» Activity list
A) Reproduce the passage of the IPTV standards text between "The Alliance for" and "media relations manager.", inclusive.
B) Which companies does the IPTV standards text name as members of the Alliance for Telecommunications Industry Solutions? List every one.
C) In one or two sentences, state what the IPTV standards text says the IP Multimedia Subsystem (IMS) specification is supposed to do.

### Text excerpt

To be sure, certain technology standards are emerging by general consensus among IPTV operators and vendors.
MPEG-4, for example, has gained currency as the next-generation video format for IPTV (though, as in the cable world, less-efficient MPEG-2 compression is more common today). More broadly, the telecom industry is driving toward the IP Multimedia Subsystem (IMS) specification, which is supposed to facilitate communications across multiple network types and devices.
And there’s at least one industry consortium already attempting to hash out some technical standards for IPTV.
The Alliance for Telecommunications Industry Solutions (ATIS), which counts AT&T, BellSouth and Verizon among its 350 members, last year created the IPTV Interoperability Forum (IIF), which is charged with developing “standards and related technical activities that enable the interoperability, interconnection and implementation of IPTV systems and services,” according to the group’s site.
By the end of the year, the IIF expects to release a framework document specifying quality-of-service metrics, said Trish St. Michel, the group’s media relations manager.
But ATIS’s plans don’t yet include interoperability testing, which is a core part of CableLabs’ charter. St. Michel said that while members have raised the possibility of creating a certification program, “it has not yet been determined whether it will take place within the IIF.”

######
### Records

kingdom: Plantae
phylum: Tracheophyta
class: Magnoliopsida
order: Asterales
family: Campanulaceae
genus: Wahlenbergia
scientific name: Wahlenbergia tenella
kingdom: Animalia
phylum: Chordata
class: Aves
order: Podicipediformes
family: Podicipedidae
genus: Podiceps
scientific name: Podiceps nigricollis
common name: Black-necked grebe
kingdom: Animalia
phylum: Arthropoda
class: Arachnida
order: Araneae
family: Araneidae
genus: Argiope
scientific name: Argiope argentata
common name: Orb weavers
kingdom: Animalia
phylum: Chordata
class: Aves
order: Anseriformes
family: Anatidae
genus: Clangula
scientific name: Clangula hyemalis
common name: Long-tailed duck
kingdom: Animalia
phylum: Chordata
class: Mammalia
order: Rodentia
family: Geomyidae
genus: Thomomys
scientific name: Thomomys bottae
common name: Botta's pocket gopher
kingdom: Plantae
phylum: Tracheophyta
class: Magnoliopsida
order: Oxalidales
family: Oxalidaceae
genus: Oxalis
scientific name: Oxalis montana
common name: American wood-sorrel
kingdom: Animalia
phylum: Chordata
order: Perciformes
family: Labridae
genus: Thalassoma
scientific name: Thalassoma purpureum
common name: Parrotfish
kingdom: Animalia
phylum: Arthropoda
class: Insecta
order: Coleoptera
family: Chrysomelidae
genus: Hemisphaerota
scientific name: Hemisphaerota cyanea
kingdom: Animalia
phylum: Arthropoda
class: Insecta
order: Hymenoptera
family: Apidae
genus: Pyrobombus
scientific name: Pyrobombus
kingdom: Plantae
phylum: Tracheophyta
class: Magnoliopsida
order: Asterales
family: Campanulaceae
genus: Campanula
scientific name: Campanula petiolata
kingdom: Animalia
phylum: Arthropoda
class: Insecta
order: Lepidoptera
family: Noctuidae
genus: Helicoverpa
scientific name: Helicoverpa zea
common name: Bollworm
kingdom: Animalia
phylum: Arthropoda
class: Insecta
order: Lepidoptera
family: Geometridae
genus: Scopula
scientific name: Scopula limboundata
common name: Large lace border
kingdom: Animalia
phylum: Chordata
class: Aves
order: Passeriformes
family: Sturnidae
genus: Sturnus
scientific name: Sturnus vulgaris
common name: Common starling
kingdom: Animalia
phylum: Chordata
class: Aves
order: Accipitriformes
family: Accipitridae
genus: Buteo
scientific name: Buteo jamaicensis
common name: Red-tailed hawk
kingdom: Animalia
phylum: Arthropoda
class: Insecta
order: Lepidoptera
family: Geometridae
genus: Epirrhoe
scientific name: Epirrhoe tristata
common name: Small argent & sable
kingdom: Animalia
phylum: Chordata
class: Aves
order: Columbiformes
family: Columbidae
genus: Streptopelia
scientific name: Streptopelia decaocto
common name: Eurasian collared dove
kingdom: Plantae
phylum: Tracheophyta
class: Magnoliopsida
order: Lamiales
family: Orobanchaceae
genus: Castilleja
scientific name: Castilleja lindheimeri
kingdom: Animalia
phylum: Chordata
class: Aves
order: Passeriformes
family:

######

» Problem solutions
A)
The Alliance for Telecommunications Industry Solutions (ATIS), which counts AT&T, BellSouth and Verizon among its 350 members, last year created the IPTV Interoperability Forum (IIF), which is charged with developing “standards and related technical activities that enable the interoperability, interconnection and implementation of IPTV systems and services,” according to the group’s site.
By the end of the year, the IIF expects to release a framework document specifying quality-of-service metrics, said Trish St. Michel, the group’s media relations manager.

B)
AT&T
BellSouth
Verizon

C) The IMS specification is supposed to facilitate communications across multiple network types and devices. The telecom industry is driving toward it.